— ACTIVITY —
Verbatim, and with nothing else, reproduce the data below from its first line through the line containing "text_box [1155, 676, 1270, 791]".

Document layout analysis data:
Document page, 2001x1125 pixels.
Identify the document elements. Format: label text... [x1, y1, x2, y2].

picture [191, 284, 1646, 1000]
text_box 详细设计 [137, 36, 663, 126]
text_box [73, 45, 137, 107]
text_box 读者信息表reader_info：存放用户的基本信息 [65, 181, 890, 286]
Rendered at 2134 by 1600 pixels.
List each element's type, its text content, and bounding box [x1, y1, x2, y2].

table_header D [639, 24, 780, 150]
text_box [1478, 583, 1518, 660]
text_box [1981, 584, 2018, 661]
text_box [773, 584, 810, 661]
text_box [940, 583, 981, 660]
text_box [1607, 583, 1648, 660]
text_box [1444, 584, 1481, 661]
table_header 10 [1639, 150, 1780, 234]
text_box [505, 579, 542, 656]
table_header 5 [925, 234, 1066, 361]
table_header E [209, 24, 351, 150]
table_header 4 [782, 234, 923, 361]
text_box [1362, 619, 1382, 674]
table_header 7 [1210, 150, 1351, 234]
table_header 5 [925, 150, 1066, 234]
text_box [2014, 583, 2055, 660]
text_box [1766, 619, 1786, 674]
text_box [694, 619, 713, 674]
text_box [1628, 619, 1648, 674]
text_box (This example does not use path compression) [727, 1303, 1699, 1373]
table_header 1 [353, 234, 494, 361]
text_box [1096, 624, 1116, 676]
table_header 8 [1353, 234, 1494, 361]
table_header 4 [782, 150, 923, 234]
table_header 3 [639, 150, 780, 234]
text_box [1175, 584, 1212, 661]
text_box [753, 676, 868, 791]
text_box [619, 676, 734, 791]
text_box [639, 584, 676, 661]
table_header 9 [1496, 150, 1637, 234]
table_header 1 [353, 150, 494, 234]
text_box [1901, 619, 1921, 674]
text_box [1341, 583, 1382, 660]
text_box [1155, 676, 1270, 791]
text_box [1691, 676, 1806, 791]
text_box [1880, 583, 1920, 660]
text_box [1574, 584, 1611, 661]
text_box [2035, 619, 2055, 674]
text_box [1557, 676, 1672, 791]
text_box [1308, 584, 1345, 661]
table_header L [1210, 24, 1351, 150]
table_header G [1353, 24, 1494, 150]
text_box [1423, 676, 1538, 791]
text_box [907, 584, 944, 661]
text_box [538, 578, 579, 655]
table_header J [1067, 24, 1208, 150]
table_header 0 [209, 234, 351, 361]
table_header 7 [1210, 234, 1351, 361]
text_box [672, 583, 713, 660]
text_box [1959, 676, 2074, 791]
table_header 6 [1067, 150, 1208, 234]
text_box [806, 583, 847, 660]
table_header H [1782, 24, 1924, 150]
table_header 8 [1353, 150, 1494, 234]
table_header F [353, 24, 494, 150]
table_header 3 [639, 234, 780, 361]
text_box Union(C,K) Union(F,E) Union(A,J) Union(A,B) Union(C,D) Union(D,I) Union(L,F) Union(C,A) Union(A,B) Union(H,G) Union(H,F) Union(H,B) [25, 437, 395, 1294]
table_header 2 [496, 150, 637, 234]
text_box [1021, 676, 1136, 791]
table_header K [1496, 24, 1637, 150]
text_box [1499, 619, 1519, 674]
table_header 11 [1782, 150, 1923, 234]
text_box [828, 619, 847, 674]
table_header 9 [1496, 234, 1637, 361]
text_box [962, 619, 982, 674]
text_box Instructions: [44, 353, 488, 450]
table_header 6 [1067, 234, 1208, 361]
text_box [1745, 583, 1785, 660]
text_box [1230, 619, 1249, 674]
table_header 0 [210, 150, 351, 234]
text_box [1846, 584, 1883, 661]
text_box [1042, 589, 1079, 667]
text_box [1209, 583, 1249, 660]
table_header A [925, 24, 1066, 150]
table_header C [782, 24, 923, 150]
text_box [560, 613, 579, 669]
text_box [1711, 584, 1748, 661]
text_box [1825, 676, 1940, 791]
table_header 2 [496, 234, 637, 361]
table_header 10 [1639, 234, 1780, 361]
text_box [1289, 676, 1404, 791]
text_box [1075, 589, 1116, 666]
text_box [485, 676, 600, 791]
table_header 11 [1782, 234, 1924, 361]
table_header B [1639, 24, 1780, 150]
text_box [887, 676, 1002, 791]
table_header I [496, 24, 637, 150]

— SOLUTION —
Document page, 2001x1125 pixels.
Identify the document elements. Format: label text... [x1, y1, x2, y2].

picture [191, 284, 1646, 1000]
text_box 详细设计 [137, 36, 663, 126]
text_box [73, 45, 137, 107]
text_box 读者信息表reader_info：存放用户的基本信息 [65, 181, 890, 286]
Rendered at 2134 by 1600 pixels.
List each element's type, its text content, and bounding box [x1, y1, x2, y2].

table_header D [639, 24, 780, 150]
text_box [1478, 583, 1518, 660]
text_box [1981, 584, 2018, 661]
text_box [773, 584, 810, 661]
text_box [940, 583, 981, 660]
text_box [1607, 583, 1648, 660]
text_box [1444, 584, 1481, 661]
table_header 10 [1639, 150, 1780, 234]
text_box [505, 579, 542, 656]
table_header 5 [925, 234, 1066, 361]
table_header E [209, 24, 351, 150]
table_header 4 [782, 234, 923, 361]
text_box [1362, 619, 1382, 674]
table_header 7 [1210, 150, 1351, 234]
table_header 5 [925, 150, 1066, 234]
text_box [2014, 583, 2055, 660]
text_box [1766, 619, 1786, 674]
text_box [694, 619, 713, 674]
text_box [1628, 619, 1648, 674]
text_box (This example does not use path compression) [727, 1303, 1699, 1373]
table_header 1 [353, 234, 494, 361]
text_box [1096, 624, 1116, 676]
table_header 8 [1353, 234, 1494, 361]
table_header 4 [782, 150, 923, 234]
table_header 3 [639, 150, 780, 234]
text_box [1175, 584, 1212, 661]
text_box [753, 676, 868, 791]
text_box [619, 676, 734, 791]
text_box [639, 584, 676, 661]
table_header 9 [1496, 150, 1637, 234]
table_header 1 [353, 150, 494, 234]
text_box [1901, 619, 1921, 674]
text_box [1341, 583, 1382, 660]
text_box [1155, 676, 1270, 791]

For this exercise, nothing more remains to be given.